De forma que a prioridade de hoje não é, absolutamente, de combate à corrupção, nem do governo, nem do Poder Judiciário. Tanto que, hoje, os processos que têm andamento rápido, célere, no Conselho Nacional de Justiça são todos eles voltados para comportamento, vamos dizer assim, 'ideológico' da magistratura, e não para o problema de corrupção dentro do Poder Judiciário. Isso não é prioridade.

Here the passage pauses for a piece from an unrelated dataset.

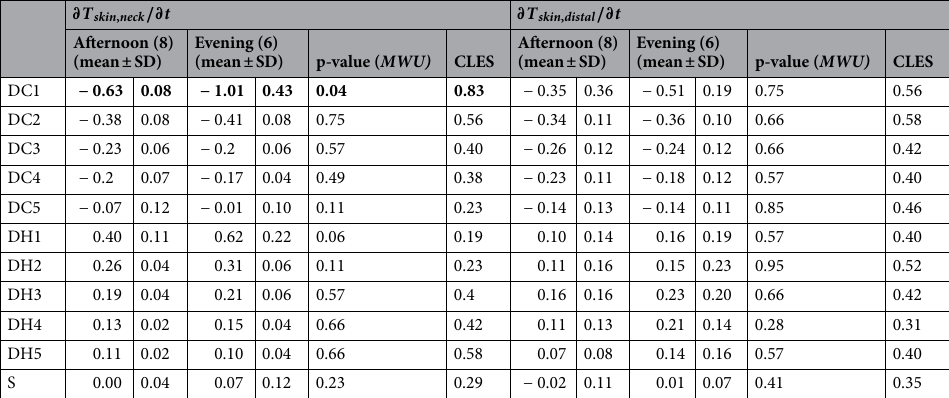
Table 4. Time-of-day differences in the rate of change of the neck and distal skin temperature over the course of the last two partial-body cooling and warming transients. Significant values are in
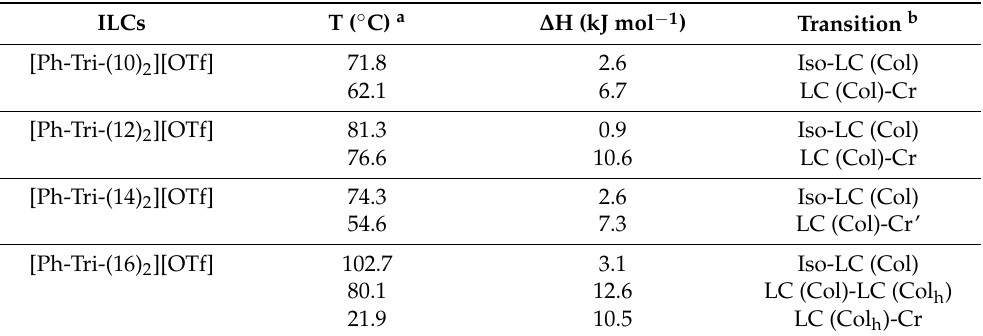
Table 2. Transition temperatures (T), enthalpies ( ∆ H) and phase transition of the salts obtained from DSC traces upon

E, se assim é, nós estamos num momento muito difícil. Porque um órgão que, dentro do Poder Judiciário, foi um farol que iluminava aquilo que nós já sabíamos que era corrupção e que, dentro do Judiciário, não tinha nenhum resultado, hoje, este órgão não mais se debruça sobre estes processos, porque esses processos não interessam politicamente ao Supremo Tribunal Federal."
CNJ espelha atuação do STF
"O Supremo Tribunal Federal é a cúpula do Poder Judiciário. Se ele fosse uma Corte Constitucional, não seria a cúpula do Poder Judiciário. Mas todas as convergências e divergências do Poder Judiciário passam pelo Supremo Tribunal Federal. E naturalmente que toda a estrutura do Poder Judiciário é um reflexo daquilo que é o Supremo Tribunal Federal. De forma que o Conselho Nacional de Justiça é um órgão que faz parte do Poder Judiciário, tanto que ele é presidido pelo presidente do Supremo Tribunal Federal. E naturalmente que ele é imagem e semelhança do seu órgão, a quem ele deve todo o poder de atividade."